И они продолжали беседу в том же прекрасном, возвышенном духе. А в кухне тоже кто-то вел беседу – домовой! Домовой в сером балахоне и красненькой шапочке. Ты знаешь его! Он был в кухне, обозревал там горшки. Он тоже говорил, но его никто не слушал, кроме большого черного кота – «сливкокрада», как величала его хозяйка.

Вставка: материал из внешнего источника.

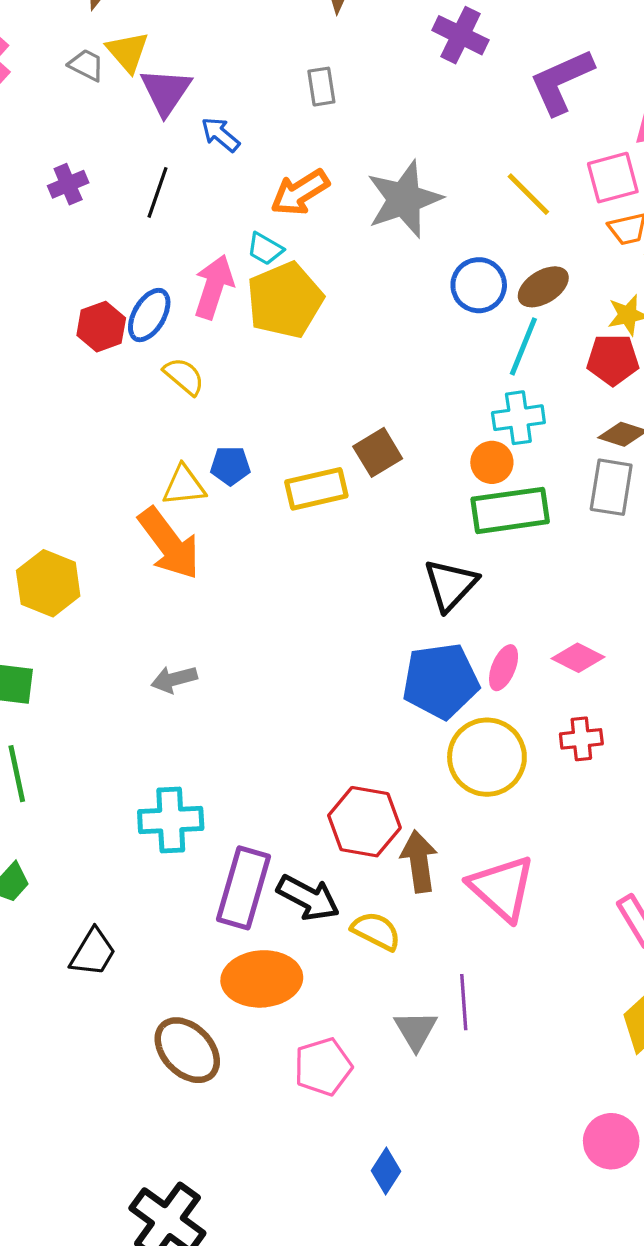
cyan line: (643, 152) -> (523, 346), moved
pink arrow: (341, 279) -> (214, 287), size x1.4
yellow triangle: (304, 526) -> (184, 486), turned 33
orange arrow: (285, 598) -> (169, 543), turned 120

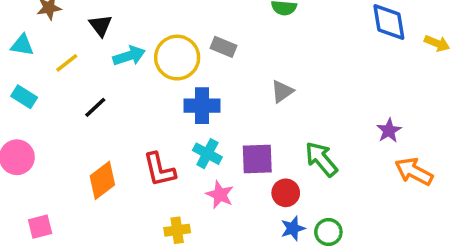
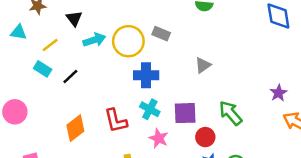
cyan rectangle: (24, 97) -> (43, 69), moved

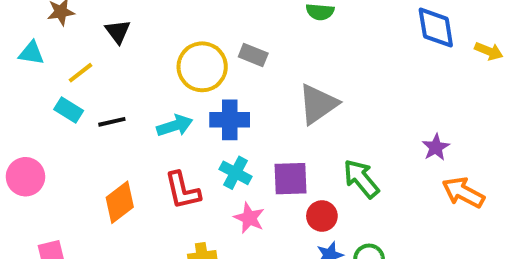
cyan arrow: (94, 40) -> (175, 126), moved
gray triangle: (203, 65) -> (318, 104), size x1.6
black line: (70, 77) -> (112, 122), turned 30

А на нее домовой был очень сердит, – он знал, что она не верит в его существование. Правда, она и не видала его никогда, но все же была, кажется, достаточно просвещена, чтобы знать о его существовании и оказывать ему хоть некоторое внимание. Ей вот небось не приходило на ум угостить его в сочельник хоть ложкой каши! А ее получали все его предки, даром что хозяйки их были совсем неученые! И какую кашу! Она так и плавала в масле и в сливках!

У кота даже слюнки потекли при одном упоминании о сливках.

– Она называет меня «понятием»! – говорил домовой. – Ну, это выше всех моих понятий. Она прямо-таки отрицает мое существование. Я уж раз подслушал ее речи и теперь опять хочу пойти подслушивать. Ишь, сидит и шушукается там с этим семинаристом! А я повторю за хозяином: «Смотри лучше за кашей!» Но она и не думает об этом. Постой же, я заставлю кашу кипеть, да так, что она поползет через край! – И домовой раздул огонь. У! Как зашипело, загорелось! Каша так и побежала из горшка. – А теперь пойду и понаделаю дыр в чулках хозяина! – продолжал он. – Больших дыр и в пятках и в носках. Будет ей тогда чем заняться, если останется досуг от рифмоплетства! Штопай-ка лучше мужнины чулки, сударыня поэтесса!